Он ушёл вместе с остальными, и к Аяне подошла одна из служанок и сунула в руку три морковки.
– Порадуй бедолагу, – сказала она тихонько. – Да-а, дела. Красивый он у тебя. Я сегодня видела и залюбовалась. Не первый раз, видать, увести пытаются, да?
– Увести? – недоумевающе переспросила Аяна.
– Украсть. Красивый он, и ты так ладно на нём сидела, прямо и не скажешь, что женщина. Вот и решили, видать, свести со двора-то.
– А как же охрана? – спросила Аяна. Мысль о том, что у неё хотели украсть Ташту, не желала укладываться в её голове.
– Э-эх, эта охрана, – махнула рукой служанка. – Ну, в общем, не серчай. Угости его.

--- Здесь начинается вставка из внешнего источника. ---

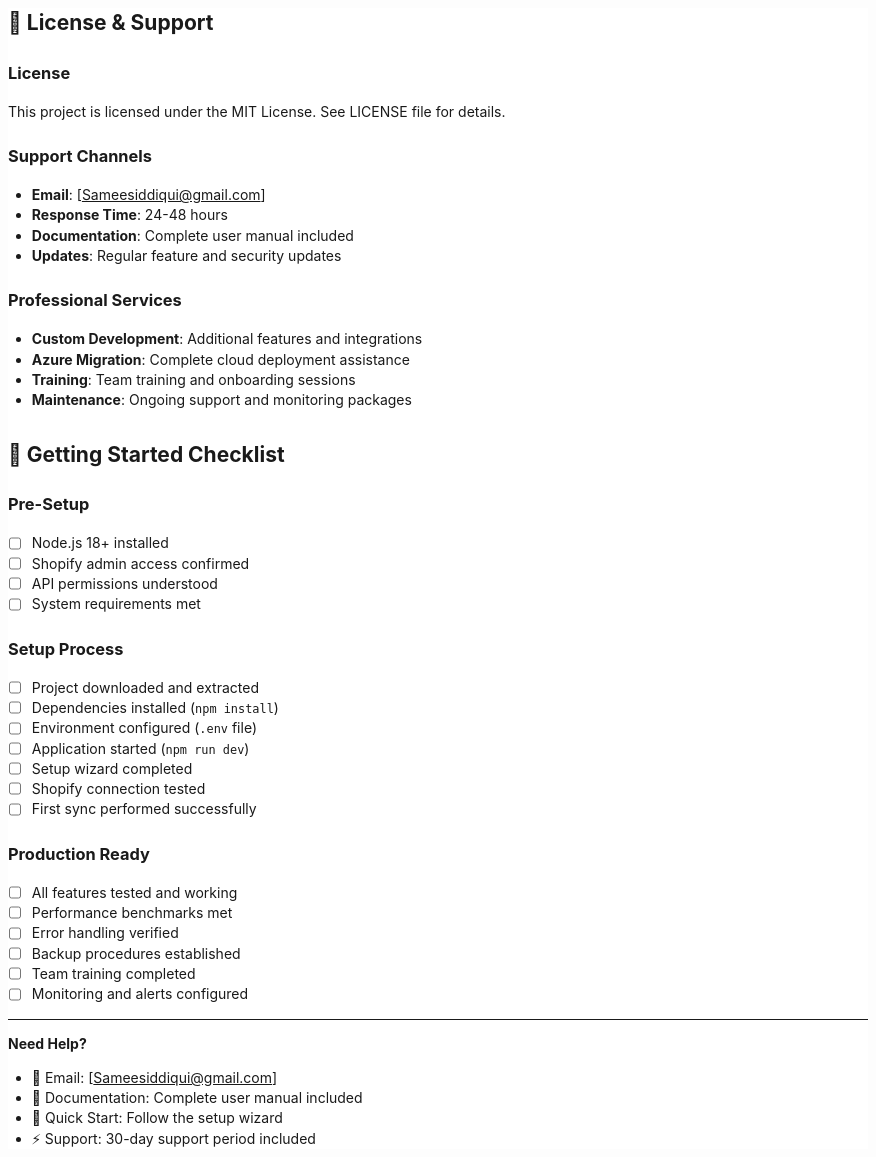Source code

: ## 📄 License & Support

### License
This project is licensed under the MIT License. See LICENSE file for details.

### Support Channels
- **Email**: [Sameesiddiqui@gmail.com]
- **Response Time**: 24-48 hours
- **Documentation**: Complete user manual included
- **Updates**: Regular feature and security updates

### Professional Services
- **Custom Development**: Additional features and integrations
- **Azure Migration**: Complete cloud deployment assistance
- **Training**: Team training and onboarding sessions
- **Maintenance**: Ongoing support and monitoring packages

## 🚀 Getting Started Checklist

### Pre-Setup
- [ ] Node.js 18+ installed
- [ ] Shopify admin access confirmed
- [ ] API permissions understood
- [ ] System requirements met

### Setup Process
- [ ] Project downloaded and extracted
- [ ] Dependencies installed (`npm install`)
- [ ] Environment configured (`.env` file)
- [ ] Application started (`npm run dev`)
- [ ] Setup wizard completed
- [ ] Shopify connection tested
- [ ] First sync performed successfully

### Production Ready
- [ ] All features tested and working
- [ ] Performance benchmarks met
- [ ] Error handling verified
- [ ] Backup procedures established
- [ ] Team training completed
- [ ] Monitoring and alerts configured

---

**Need Help?**
- 📧 Email: [Sameesiddiqui@gmail.com]
- 📖 Documentation: Complete user manual included
- 🚀 Quick Start: Follow the setup wizard
- ⚡ Support: 30-day support period included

Аяна подошла к Таште, и он доверчиво подставил ей морду. Айол встал рядом и смотрел, как он хрустит морковью. Аяна гладила гнедого и чесала, и постепенно он совсем успокоился.

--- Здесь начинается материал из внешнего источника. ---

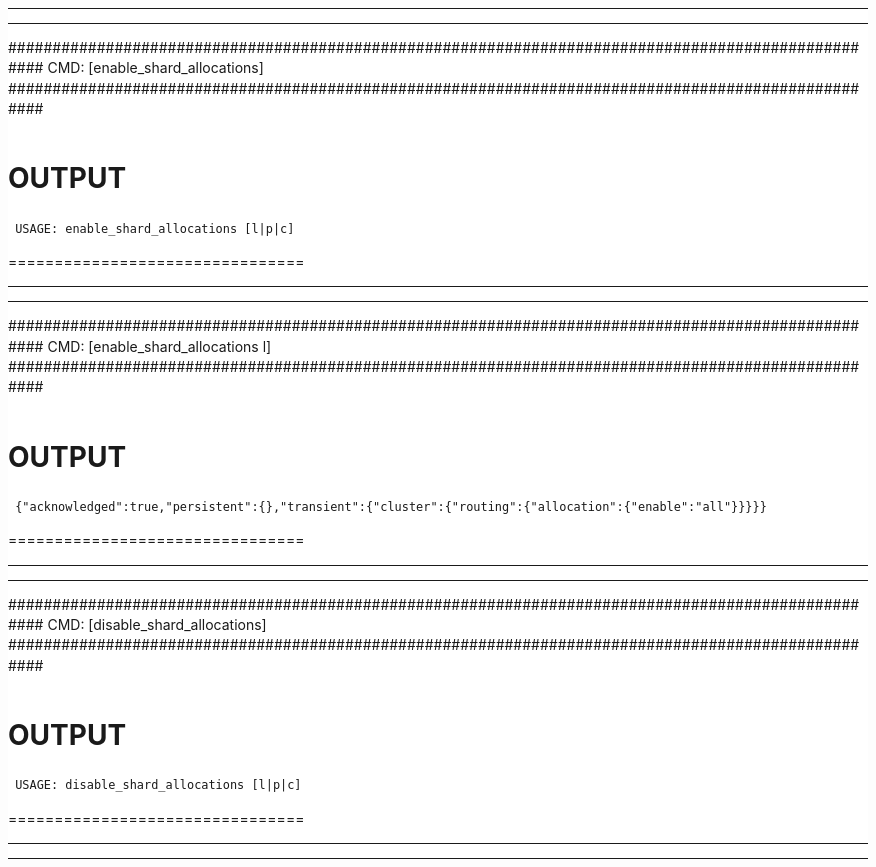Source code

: 
****************************************************************************************************
****************************************************************************************************


####################################################################################################
    CMD: [enable_shard_allocations]
####################################################################################################

OUTPUT
================================

     
     USAGE: enable_shard_allocations [l|p|c]
     
================================


****************************************************************************************************
****************************************************************************************************


####################################################################################################
    CMD: [enable_shard_allocations l]
####################################################################################################

OUTPUT
================================

     {"acknowledged":true,"persistent":{},"transient":{"cluster":{"routing":{"allocation":{"enable":"all"}}}}}
================================


****************************************************************************************************
****************************************************************************************************


####################################################################################################
    CMD: [disable_shard_allocations]
####################################################################################################

OUTPUT
================================

     
     USAGE: disable_shard_allocations [l|p|c]
     
================================


****************************************************************************************************
****************************************************************************************************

– Мне в детстве лошадь сломала палец, когда я пытался покормить её и не разжал ладонь. Она укусила меня случайно, но я до сих пор их побаиваюсь... слегка. А твой конь откусил ухо вору, и ты спокойно кормишь его с руки?
– Ну мне-то он доверяет. Я его не обижала ни разу. А тут эти двое... Представь, как к тебе вламываются незнакомые люди и вытаскивают тебя прочь из дома, и ты не знаешь, кто они и куда тебя ведут.
Он молчал, и Аяна повернулась к нему с факелом. Айол был бледен, и она вдруг вспомнила.
– Тебя... тебя тоже насильно увели?
– Мне было шестнадцать. Я всё ещё иногда дерзил маме и выделывался перед другими парнями, а ещё ходил помогать кузнецу и думал, что однажды сменю его в кузнице... Они тоже пришли ночью, – сказал он, вздыхая. – У меня была любимая. Я знал, что приедут за нами, потому что нам прислали гонца из другой деревни, и пытался убежать в горы. Я и сбежал, но потом, в ту ночь, решил навестить её, и там-то меня и сцапали. Я пытался вырваться, но не смог. Она не дождалась меня. Да и кто ждёт верности от девушки в таком возрасте...
– И что... что ты делал там? На севере?
– Я не хочу говорить об этом.
– Прости.
– Ничего.
Айол взял у неё факел и обнял её за плечи.
– Не переживай. Сейчас ты не кира Аяна. Ты девочка, которая проснулась посреди ночи и обнаружила, что у неё пытались украсть лошадку, – сказал он. – Пойдём, я провожу тебя к сыну. Ты заметила?
Она подняла на него глаза с удивлением. Что заметила? В этом освещении он показался неуловимо похожим на её отца, и она почувствовала, как воспоминания о доме, о родном дворе всплыли где-то внутри, и от этого встали дыбом волосы на затылке.
Айол улыбнулся, похлопывая её по плечу, которое обнимал.
– Твоя икота прошла, – сказал он. – Ты не заметила?
Она действительно больше не икала.
– Прошло! – радостно подтвердила она.
– Вот почему говорят, что надо напугать человека, чтобы икота прошла. Ну что, – сказал Айол, отступая на шаг он неё. – Кира Аяна, позволь предложить тебе руку ещё раз?
18. Больше, чем одна жизнь.
Утро наступило неожиданно, начавшись с громкого, пронзительного крика петуха где-то прямо за стеной.